◆ Task
Write out the listing below from the line containing "X482180Y502920D02*" to its last line, unaltered, ends included.

::::::::::

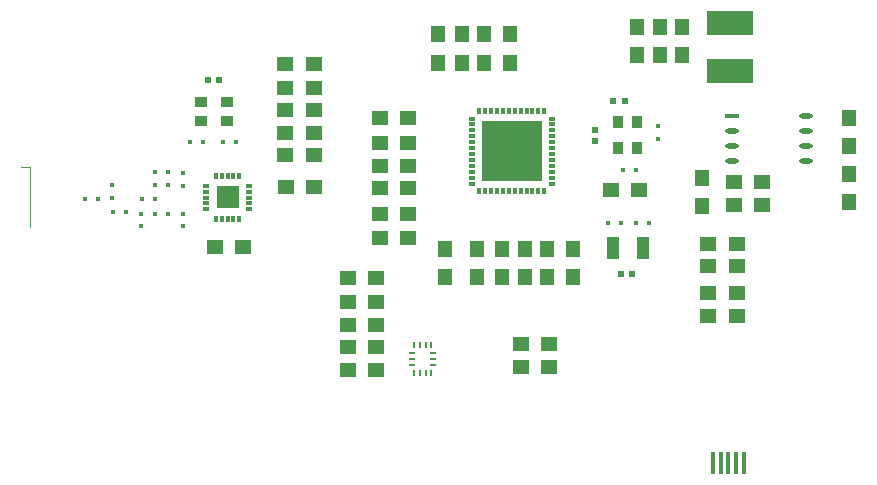
<source format=gtp>
G04*
G04 #@! TF.GenerationSoftware,Altium Limited,Altium Designer,22.11.1 (43)*
G04*
G04 Layer_Color=8421504*
%FSLAX44Y44*%
%MOMM*%
G71*
G04*
G04 #@! TF.SameCoordinates,C070AB6A-2F18-4790-B33B-C4DBF4FCC7D7*
G04*
G04*
G04 #@! TF.FilePolarity,Positive*
G04*
G01*
G75*
%ADD21C,0.1000*%
%ADD22R,0.3000X0.5000*%
%ADD23R,0.5000X0.3000*%
%ADD24R,1.9000X1.9000*%
%ADD25R,1.4000X1.2500*%
%ADD26R,0.4000X1.8500*%
%ADD27R,0.5500X0.3000*%
%ADD28R,0.3000X0.5500*%
%ADD29R,5.2000X5.2000*%
%ADD30R,1.1500X0.4300*%
%ADD31O,1.1500X0.4300*%
%ADD32R,1.2500X1.4000*%
%ADD33R,0.4750X0.2500*%
%ADD34R,0.2500X0.4750*%
%ADD35R,0.9000X1.0000*%
%ADD36R,0.9000X1.0000*%
%ADD37R,1.0000X0.9000*%
%ADD38R,1.0000X0.9000*%
%ADD39R,1.1000X1.9000*%
%ADD40R,4.0000X2.0000*%
%ADD41R,0.5200X0.4700*%
%ADD42R,0.4700X0.5200*%
%ADD43R,0.4200X0.4200*%
%ADD44R,0.4200X0.4200*%
D21*
X411580Y490120D02*
Y541120D01*
X404580D02*
X411580D01*
D22*
X589040Y496900D02*
D03*
X584040D02*
D03*
X579040D02*
D03*
X574040D02*
D03*
X569040D02*
D03*
Y533400D02*
D03*
X574040D02*
D03*
X579040D02*
D03*
X584040D02*
D03*
X589040D02*
D03*
D23*
X560790Y505150D02*
D03*
Y510150D02*
D03*
Y515150D02*
D03*
Y520150D02*
D03*
Y525150D02*
D03*
X597290D02*
D03*
Y520150D02*
D03*
Y515150D02*
D03*
Y510150D02*
D03*
Y505150D02*
D03*
D24*
X579510Y515310D02*
D03*
D25*
X652080Y551180D02*
D03*
X628080D02*
D03*
X652080Y570230D02*
D03*
X628080D02*
D03*
X652080Y589280D02*
D03*
X628080D02*
D03*
Y608330D02*
D03*
X652080D02*
D03*
X628080Y628650D02*
D03*
X652080D02*
D03*
X708090Y582930D02*
D03*
X732090D02*
D03*
X827470Y391160D02*
D03*
X851470D02*
D03*
X827470Y372110D02*
D03*
X851470D02*
D03*
X680720Y447040D02*
D03*
X704720D02*
D03*
X568390Y473710D02*
D03*
X592390D02*
D03*
X1010220Y434340D02*
D03*
X986220D02*
D03*
X708090Y501650D02*
D03*
X732090D02*
D03*
X680720Y426720D02*
D03*
X704720D02*
D03*
X1010220Y415290D02*
D03*
X986220D02*
D03*
Y457200D02*
D03*
X1010220D02*
D03*
X986220Y476250D02*
D03*
X1010220D02*
D03*
X1007810Y509270D02*
D03*
X1031810D02*
D03*
Y528320D02*
D03*
X1007810D02*
D03*
X903670Y521970D02*
D03*
X927670D02*
D03*
X732090Y523240D02*
D03*
X708090D02*
D03*
X732090Y542290D02*
D03*
X708090D02*
D03*
X732090Y561340D02*
D03*
X708090D02*
D03*
Y481330D02*
D03*
X732090D02*
D03*
X704720Y407670D02*
D03*
X680720D02*
D03*
X704720Y388620D02*
D03*
X680720D02*
D03*
X704720Y369570D02*
D03*
X680720D02*
D03*
X628650Y524510D02*
D03*
X652650D02*
D03*
D26*
X1003000Y290830D02*
D03*
X1009500D02*
D03*
X990000D02*
D03*
X996500D02*
D03*
X1016000D02*
D03*
D27*
X785940Y542050D02*
D03*
Y547050D02*
D03*
X853440Y567050D02*
D03*
Y527050D02*
D03*
Y532050D02*
D03*
Y537050D02*
D03*
Y542050D02*
D03*
Y547050D02*
D03*
Y552050D02*
D03*
Y562050D02*
D03*
Y572050D02*
D03*
Y577050D02*
D03*
Y582050D02*
D03*
X785940D02*
D03*
Y577050D02*
D03*
Y572050D02*
D03*
Y567050D02*
D03*
Y562050D02*
D03*
Y557050D02*
D03*
Y552050D02*
D03*
Y537050D02*
D03*
Y532050D02*
D03*
Y527050D02*
D03*
X853440Y557050D02*
D03*
D28*
X847190Y588300D02*
D03*
X842190D02*
D03*
X837190D02*
D03*
X832190D02*
D03*
X827190D02*
D03*
X822190D02*
D03*
X817190D02*
D03*
X812190D02*
D03*
X807190D02*
D03*
X802190D02*
D03*
X797190D02*
D03*
X792190D02*
D03*
Y520800D02*
D03*
X797190D02*
D03*
X802190D02*
D03*
X807190D02*
D03*
X812190D02*
D03*
X817190D02*
D03*
X822190D02*
D03*
X827190D02*
D03*
X832190D02*
D03*
X837190D02*
D03*
X842190D02*
D03*
X847190D02*
D03*
D29*
X819658Y554482D02*
D03*
D30*
X1005840Y584200D02*
D03*
D31*
Y571500D02*
D03*
Y558800D02*
D03*
Y546100D02*
D03*
X1068840Y584200D02*
D03*
Y571500D02*
D03*
Y558800D02*
D03*
Y546100D02*
D03*
D32*
X1104900Y558800D02*
D03*
Y582800D02*
D03*
X963930Y635700D02*
D03*
Y659700D02*
D03*
X980440Y508130D02*
D03*
Y532130D02*
D03*
X1104900Y511240D02*
D03*
Y535240D02*
D03*
X789940Y447740D02*
D03*
Y471740D02*
D03*
X817880Y653350D02*
D03*
Y629350D02*
D03*
X763270Y447740D02*
D03*
Y471740D02*
D03*
X871220Y447740D02*
D03*
Y471740D02*
D03*
X796290Y653350D02*
D03*
Y629350D02*
D03*
X811530Y471740D02*
D03*
Y447740D02*
D03*
X830580Y471740D02*
D03*
Y447740D02*
D03*
X849630Y471740D02*
D03*
Y447740D02*
D03*
X756920Y653350D02*
D03*
Y629350D02*
D03*
X777240D02*
D03*
Y653350D02*
D03*
X925830Y635700D02*
D03*
Y659700D02*
D03*
X944880Y635700D02*
D03*
Y659700D02*
D03*
D33*
X735095Y383460D02*
D03*
Y378460D02*
D03*
Y373460D02*
D03*
X753345D02*
D03*
Y378460D02*
D03*
Y383460D02*
D03*
D34*
X736720Y366835D02*
D03*
X741720D02*
D03*
X746720D02*
D03*
X751720D02*
D03*
Y390085D02*
D03*
X746720D02*
D03*
X741720D02*
D03*
X736720D02*
D03*
D35*
X925830Y557530D02*
D03*
X909830Y579530D02*
D03*
X925830D02*
D03*
D36*
X909830Y557530D02*
D03*
D37*
X556260Y580390D02*
D03*
X578260Y596390D02*
D03*
Y580390D02*
D03*
D38*
X556260Y596390D02*
D03*
D39*
X930510Y472440D02*
D03*
X905510D02*
D03*
D40*
X1004570Y622120D02*
D03*
Y663120D02*
D03*
D41*
X890270Y572490D02*
D03*
Y562890D02*
D03*
D42*
X921740Y450850D02*
D03*
X912140D02*
D03*
X905790Y596900D02*
D03*
X915390D02*
D03*
X572210Y614680D02*
D03*
X562610D02*
D03*
D43*
X517740Y501650D02*
D03*
X528740D02*
D03*
X506310Y514350D02*
D03*
X517310D02*
D03*
X482180Y502920D02*
D03*
X493180D02*
D03*
X900860Y494030D02*
D03*
X911860D02*
D03*
X924560D02*
D03*
X935560D02*
D03*
X924980Y538480D02*
D03*
X913980D02*
D03*
X469050Y514350D02*
D03*
X458050D02*
D03*
X528740Y525780D02*
D03*
X517740D02*
D03*
Y537210D02*
D03*
X528740D02*
D03*
X546950Y562610D02*
D03*
X557950D02*
D03*
X585890Y562610D02*
D03*
X574890D02*
D03*
D44*
X541020Y525360D02*
D03*
Y536360D02*
D03*
X943610Y564730D02*
D03*
Y575730D02*
D03*
X541020Y501650D02*
D03*
Y490650D02*
D03*
X505460Y501650D02*
D03*
Y490650D02*
D03*
X481330Y526200D02*
D03*
Y515200D02*
D03*
M02*

</source>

::::::::::

◆ Solved problem
X482180Y502920D02*
D03*
X493180D02*
D03*
X900860Y494030D02*
D03*
X911860D02*
D03*
X924560D02*
D03*
X935560D02*
D03*
X924980Y538480D02*
D03*
X913980D02*
D03*
X469050Y514350D02*
D03*
X458050D02*
D03*
X528740Y525780D02*
D03*
X517740D02*
D03*
Y537210D02*
D03*
X528740D02*
D03*
X546950Y562610D02*
D03*
X557950D02*
D03*
X585890Y562610D02*
D03*
X574890D02*
D03*
D44*
X541020Y525360D02*
D03*
Y536360D02*
D03*
X943610Y564730D02*
D03*
Y575730D02*
D03*
X541020Y501650D02*
D03*
Y490650D02*
D03*
X505460Y501650D02*
D03*
Y490650D02*
D03*
X481330Y526200D02*
D03*
Y515200D02*
D03*
M02*

</source>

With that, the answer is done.